> [Given information]:
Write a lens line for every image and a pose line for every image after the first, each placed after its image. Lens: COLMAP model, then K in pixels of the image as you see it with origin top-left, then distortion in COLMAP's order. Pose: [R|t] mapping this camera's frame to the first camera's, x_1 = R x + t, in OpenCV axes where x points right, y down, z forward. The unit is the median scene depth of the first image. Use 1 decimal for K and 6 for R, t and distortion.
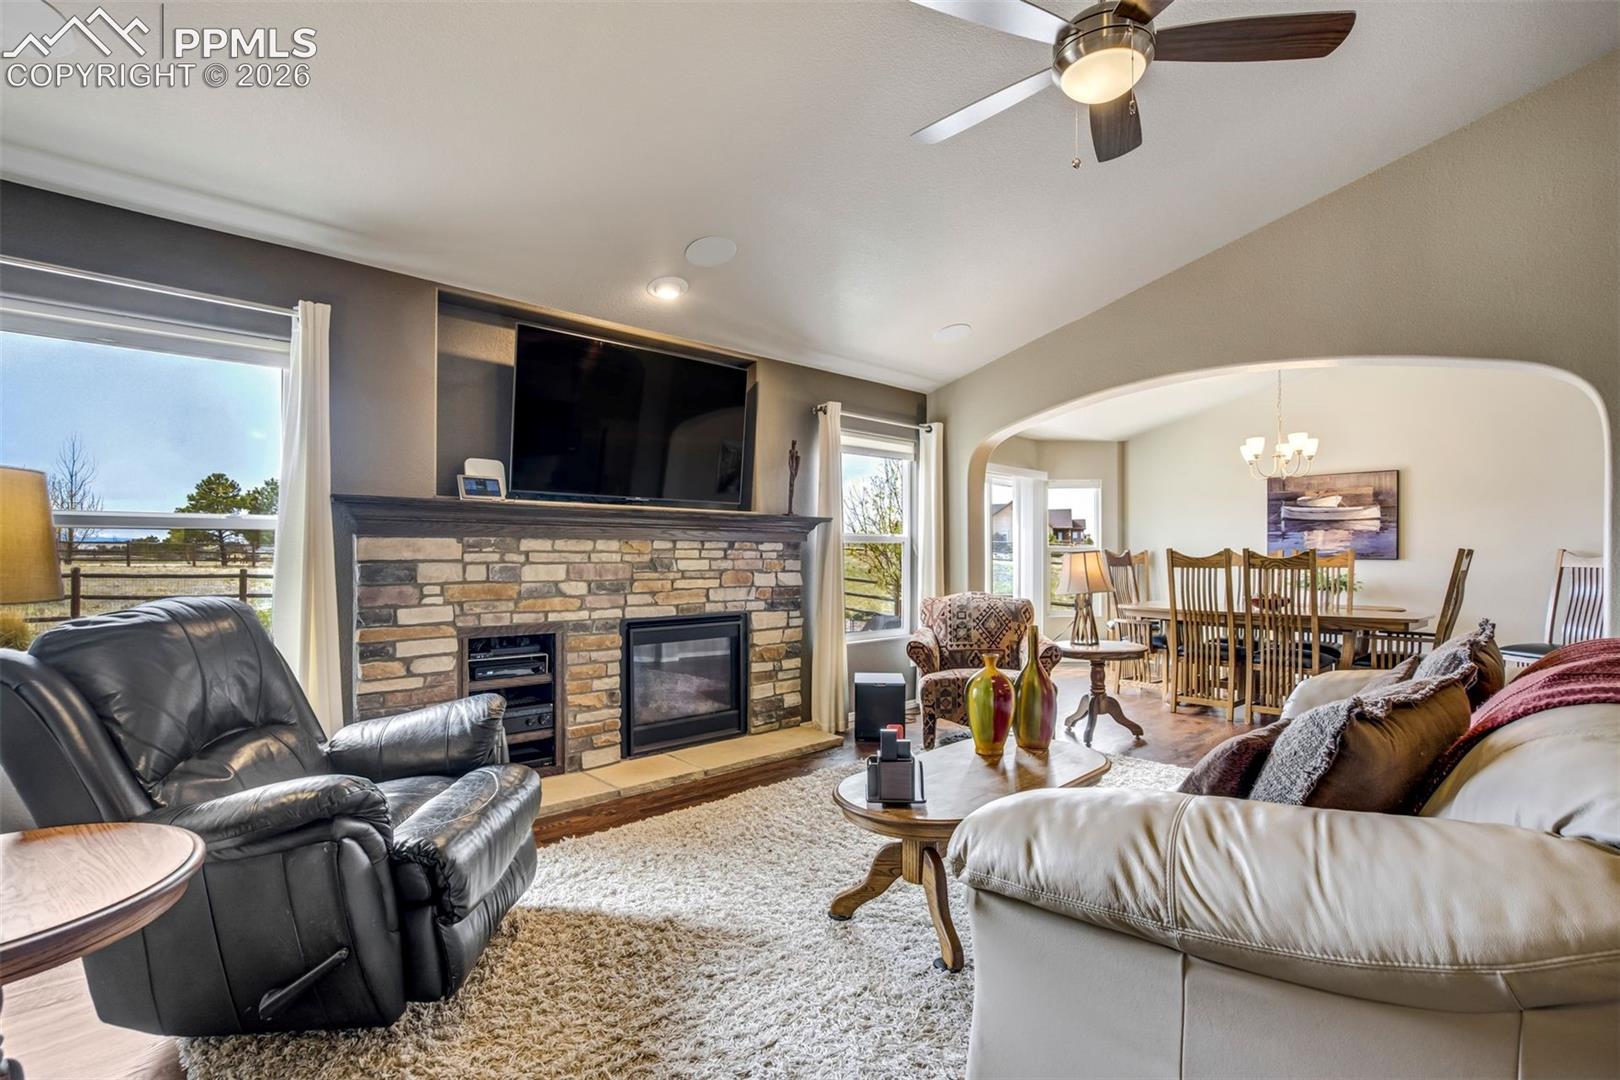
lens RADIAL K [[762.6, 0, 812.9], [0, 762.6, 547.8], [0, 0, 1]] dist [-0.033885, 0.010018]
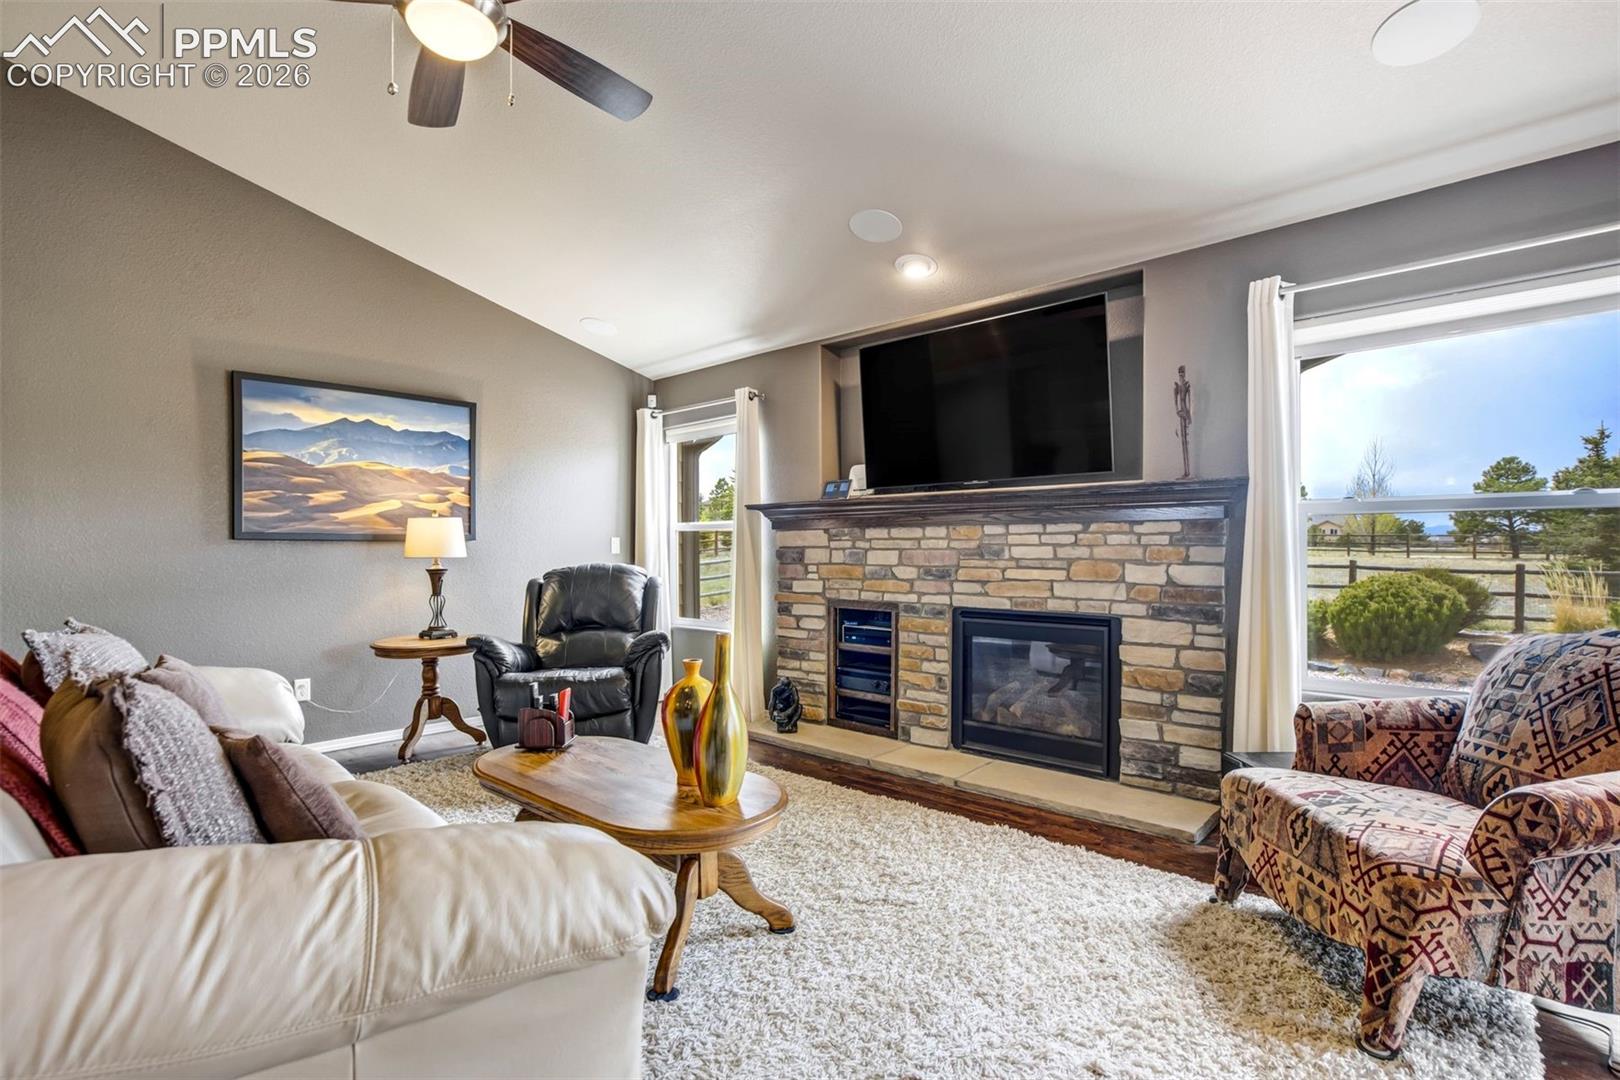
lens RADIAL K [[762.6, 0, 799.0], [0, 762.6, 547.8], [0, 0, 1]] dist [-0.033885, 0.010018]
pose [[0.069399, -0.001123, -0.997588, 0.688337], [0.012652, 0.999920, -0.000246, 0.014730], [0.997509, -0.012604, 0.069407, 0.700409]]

> [Problem details]: Write out the material above once more, word for word. Images stay out.

> [Completed exercise]:
Write a lens line for every image and a pose line for every image after the first, each placed after its image. Lens: COLMAP model, then K in pixels of the image as you see it with origin top-left, then distortion in COLMAP's order. Pose: [R|t] mapping this camera's frame to the first camera's, x_1 = R x + t, in OpenCV axes where x points right, y down, z forward. The unit is the median scene depth of the first image. Use 1 decimal for K and 6 for R, t and distortion.
lens RADIAL K [[762.6, 0, 812.9], [0, 762.6, 547.8], [0, 0, 1]] dist [-0.033885, 0.010018]
lens RADIAL K [[762.6, 0, 799.0], [0, 762.6, 547.8], [0, 0, 1]] dist [-0.033885, 0.010018]
pose [[0.069399, -0.001123, -0.997588, 0.688337], [0.012652, 0.999920, -0.000246, 0.014730], [0.997509, -0.012604, 0.069407, 0.700409]]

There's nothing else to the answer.